### Work required
What lines of the data hold the string "Right"? Pull each one out.

### Provided records
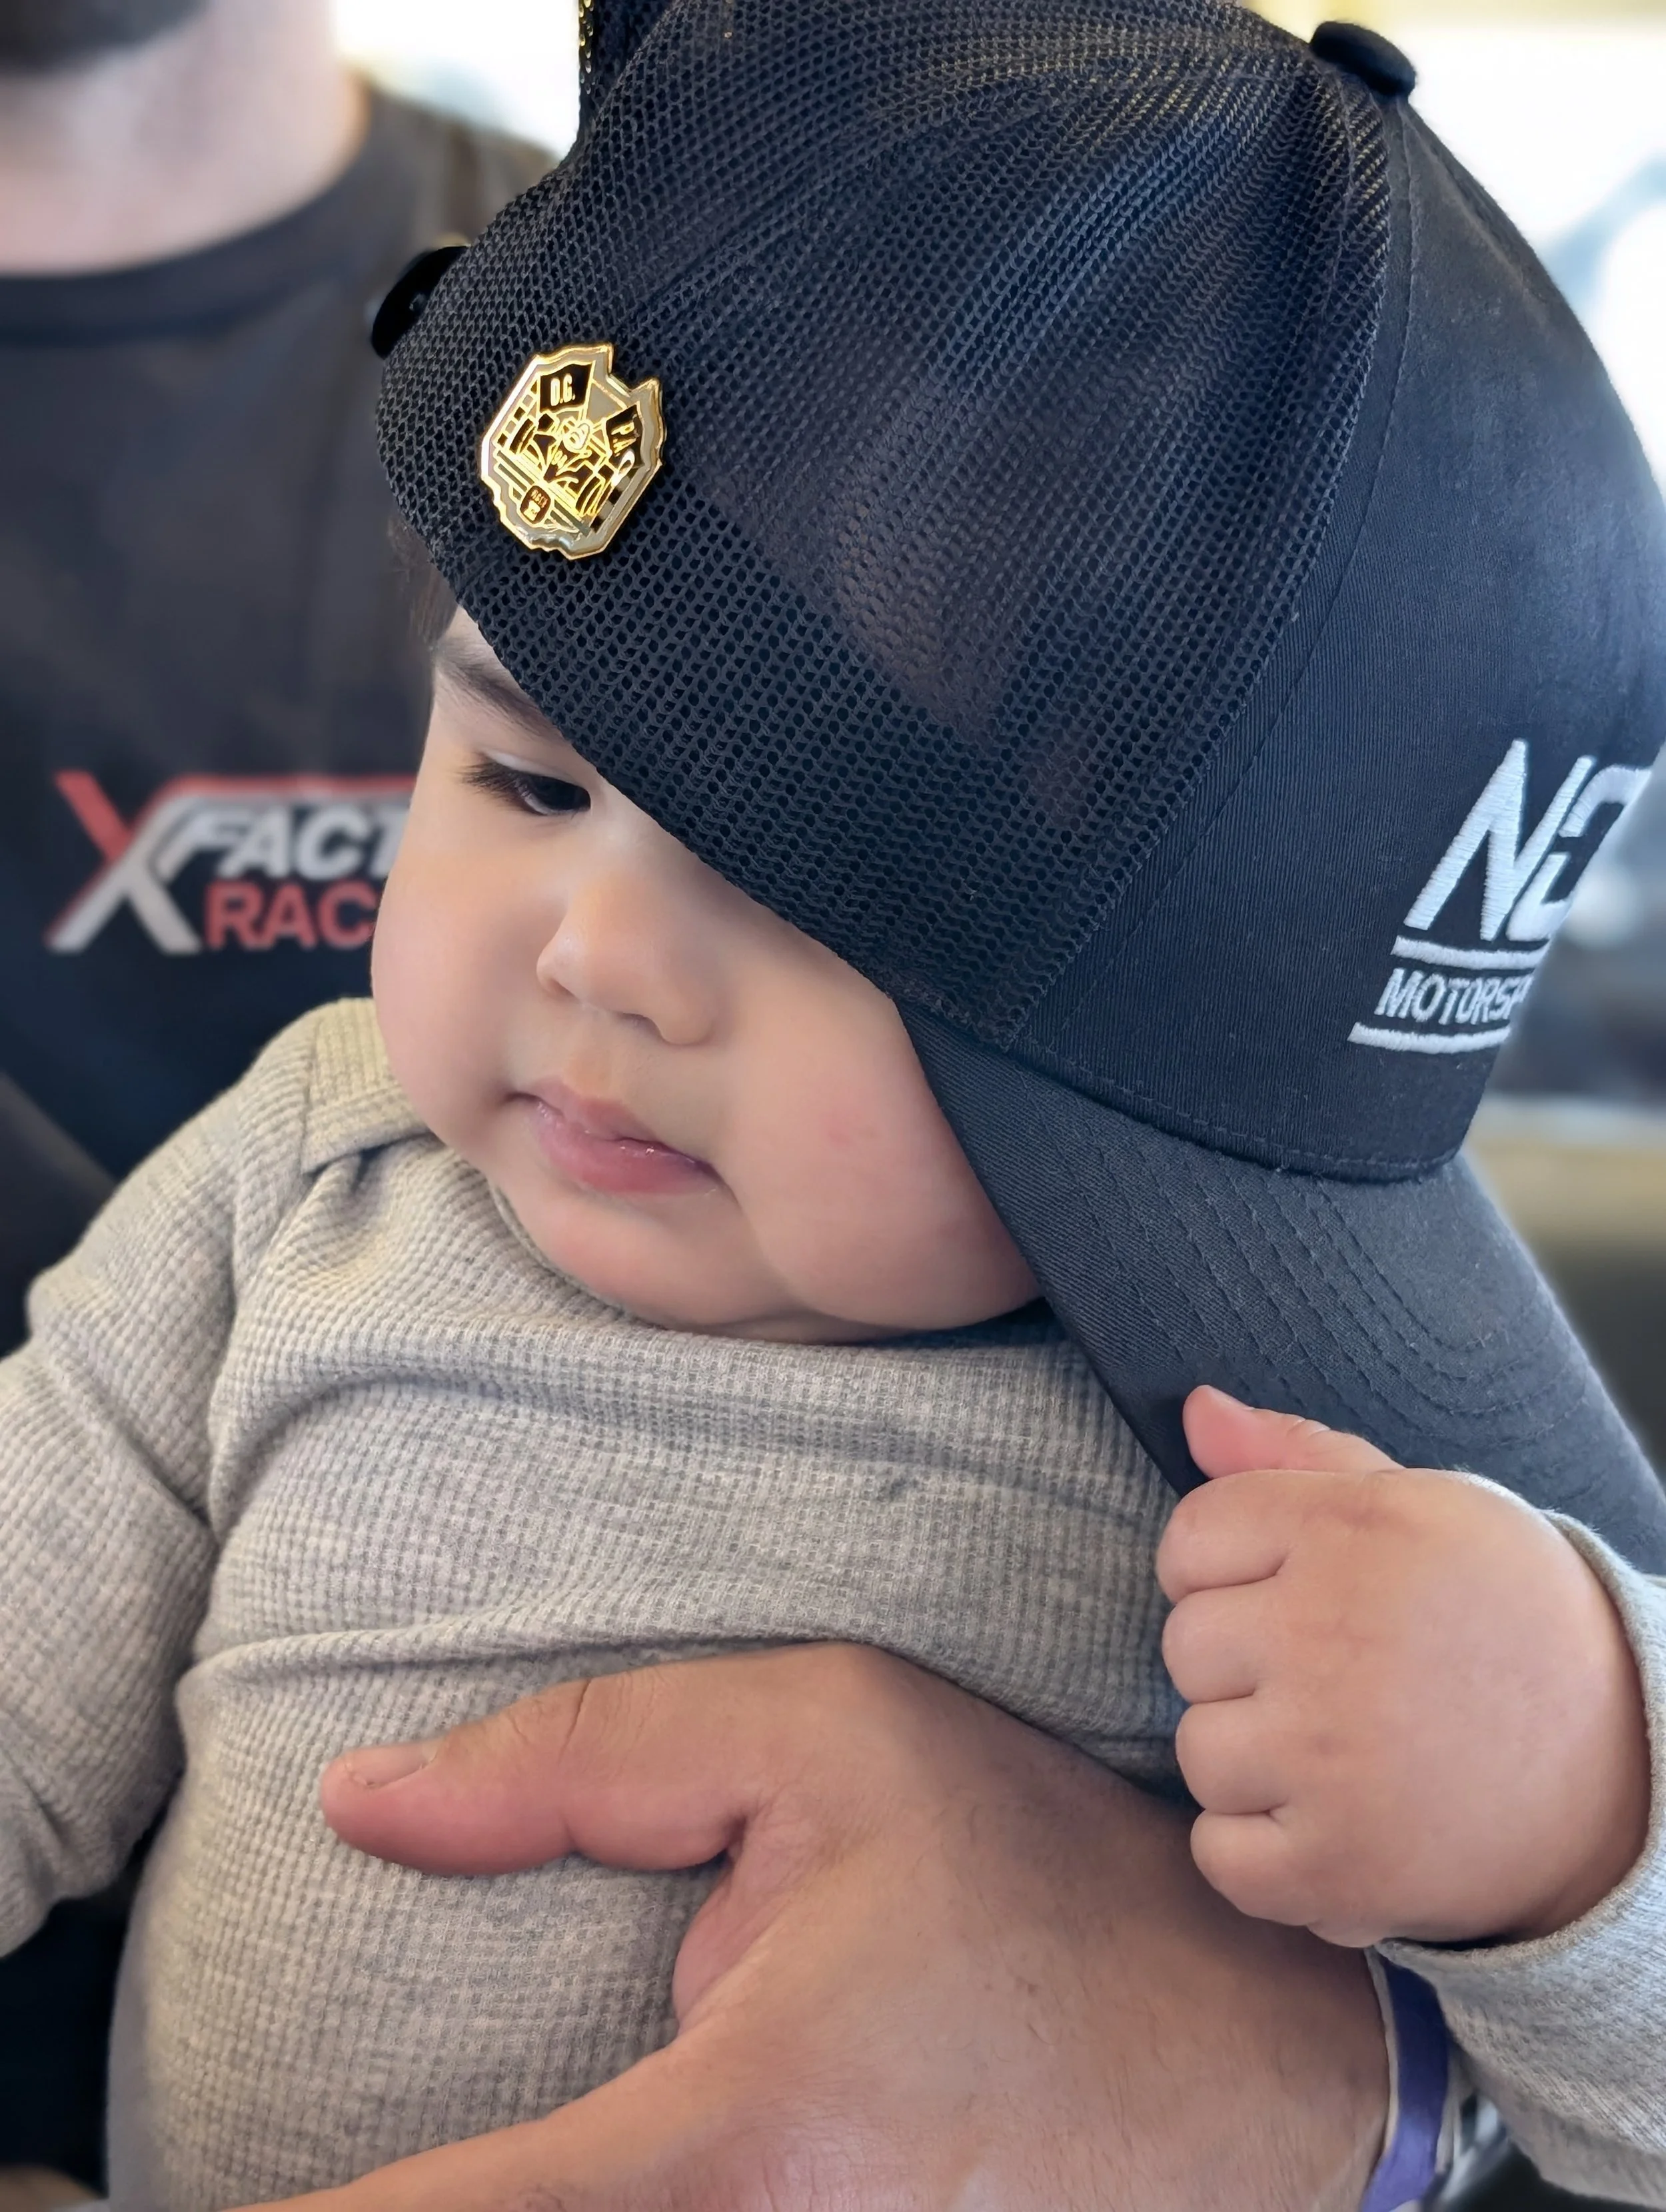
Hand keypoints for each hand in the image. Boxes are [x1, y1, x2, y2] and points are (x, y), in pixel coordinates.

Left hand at [241, 1646, 1385, 2210]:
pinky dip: (581, 2202)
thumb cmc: (1039, 1880)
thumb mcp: (829, 1736)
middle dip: (378, 2202)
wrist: (1245, 2059)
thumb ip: (580, 1762)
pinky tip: (594, 2145)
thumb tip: (363, 1800)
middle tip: (251, 2132)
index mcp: (724, 2144)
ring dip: (498, 2191)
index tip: (120, 2200)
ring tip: (441, 2115)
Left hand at [1159, 1388, 1651, 1948]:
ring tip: (1342, 1750)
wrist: (1627, 1764)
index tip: (1286, 1595)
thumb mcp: (1422, 1508)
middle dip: (1242, 1664)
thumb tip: (1195, 1408)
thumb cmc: (1505, 1618)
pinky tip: (1328, 1822)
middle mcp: (1330, 1636)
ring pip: (1197, 1751)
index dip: (1224, 1570)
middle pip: (1185, 1646)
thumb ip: (1296, 1456)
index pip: (1190, 1538)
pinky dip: (1261, 1854)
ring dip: (1253, 1760)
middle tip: (1334, 1678)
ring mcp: (1329, 1759)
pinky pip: (1221, 1855)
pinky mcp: (1339, 1866)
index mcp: (1349, 1532)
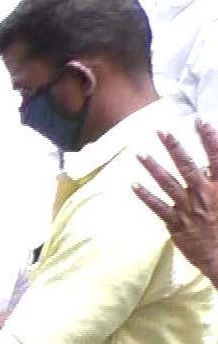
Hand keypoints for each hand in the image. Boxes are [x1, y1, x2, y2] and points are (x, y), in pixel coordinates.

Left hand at [134, 120, 217, 281]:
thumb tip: (213, 166)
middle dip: (174, 146)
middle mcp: (203, 194)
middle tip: (161, 131)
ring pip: (167, 183)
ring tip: (140, 153)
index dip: (209, 137)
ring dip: (153, 167)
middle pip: (187, 165)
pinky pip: (157, 207)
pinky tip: (133, 185)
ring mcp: (187, 208)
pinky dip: (145, 196)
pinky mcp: (175, 224)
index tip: (199, 120)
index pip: (216, 157)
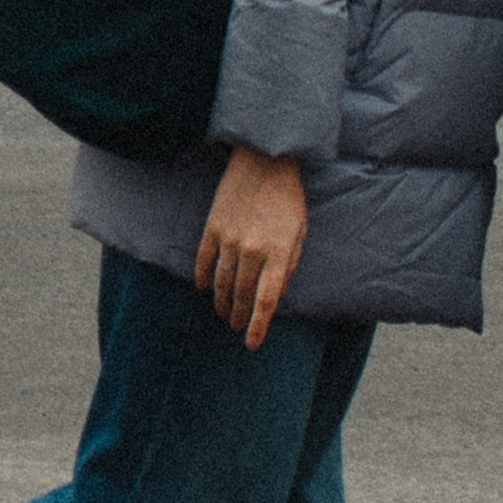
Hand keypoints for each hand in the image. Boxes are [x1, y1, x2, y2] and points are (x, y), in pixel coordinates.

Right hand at [195, 145, 307, 348]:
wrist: (265, 158)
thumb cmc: (288, 196)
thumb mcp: (299, 230)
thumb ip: (288, 263)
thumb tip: (276, 292)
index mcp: (278, 251)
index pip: (266, 300)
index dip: (258, 325)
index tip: (252, 343)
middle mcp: (252, 249)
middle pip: (241, 295)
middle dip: (239, 316)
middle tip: (237, 327)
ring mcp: (230, 238)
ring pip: (222, 282)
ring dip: (222, 302)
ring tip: (223, 313)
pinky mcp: (213, 226)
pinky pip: (204, 259)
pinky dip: (204, 277)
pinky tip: (205, 288)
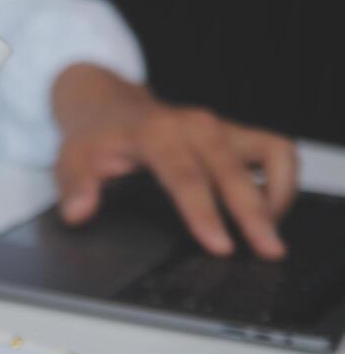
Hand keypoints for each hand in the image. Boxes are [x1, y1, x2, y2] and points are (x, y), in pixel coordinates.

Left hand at [53, 64, 297, 258]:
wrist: (106, 103)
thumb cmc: (93, 135)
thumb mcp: (71, 159)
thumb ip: (75, 187)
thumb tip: (78, 213)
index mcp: (156, 134)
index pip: (185, 177)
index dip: (204, 213)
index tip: (221, 246)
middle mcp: (195, 126)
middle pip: (234, 171)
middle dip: (255, 213)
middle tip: (268, 251)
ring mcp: (219, 127)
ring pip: (270, 152)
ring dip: (279, 193)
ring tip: (270, 232)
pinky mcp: (234, 132)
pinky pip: (275, 149)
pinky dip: (282, 178)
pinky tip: (270, 209)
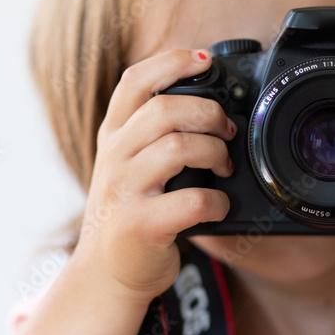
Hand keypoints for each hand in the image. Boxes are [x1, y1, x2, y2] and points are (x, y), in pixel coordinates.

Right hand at [69, 48, 236, 304]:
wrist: (106, 275)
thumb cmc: (130, 211)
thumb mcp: (128, 162)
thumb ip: (154, 131)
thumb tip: (209, 99)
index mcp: (114, 135)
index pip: (135, 80)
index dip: (172, 62)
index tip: (205, 60)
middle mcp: (114, 157)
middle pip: (164, 110)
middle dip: (208, 113)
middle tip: (228, 131)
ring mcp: (124, 191)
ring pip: (178, 147)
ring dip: (215, 153)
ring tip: (224, 167)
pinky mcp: (141, 225)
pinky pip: (192, 201)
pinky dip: (217, 201)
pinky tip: (219, 205)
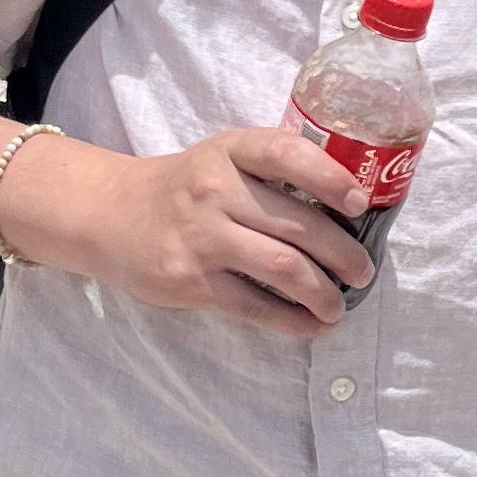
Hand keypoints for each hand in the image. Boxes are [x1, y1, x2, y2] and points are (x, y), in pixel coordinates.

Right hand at [19, 126, 381, 333]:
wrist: (112, 216)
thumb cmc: (188, 186)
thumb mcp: (224, 158)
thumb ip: (274, 168)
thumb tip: (352, 203)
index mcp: (230, 151)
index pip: (285, 154)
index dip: (330, 178)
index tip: (360, 204)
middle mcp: (214, 190)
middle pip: (297, 224)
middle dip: (343, 253)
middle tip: (364, 270)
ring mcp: (201, 237)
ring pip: (283, 268)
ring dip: (324, 293)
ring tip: (340, 305)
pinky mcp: (190, 281)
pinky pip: (255, 307)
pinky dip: (293, 321)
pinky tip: (314, 325)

### Response to this task
Right hand at [195, 145, 307, 348]:
Right hand at [69, 48, 236, 304]:
Right hand at [19, 126, 381, 333]:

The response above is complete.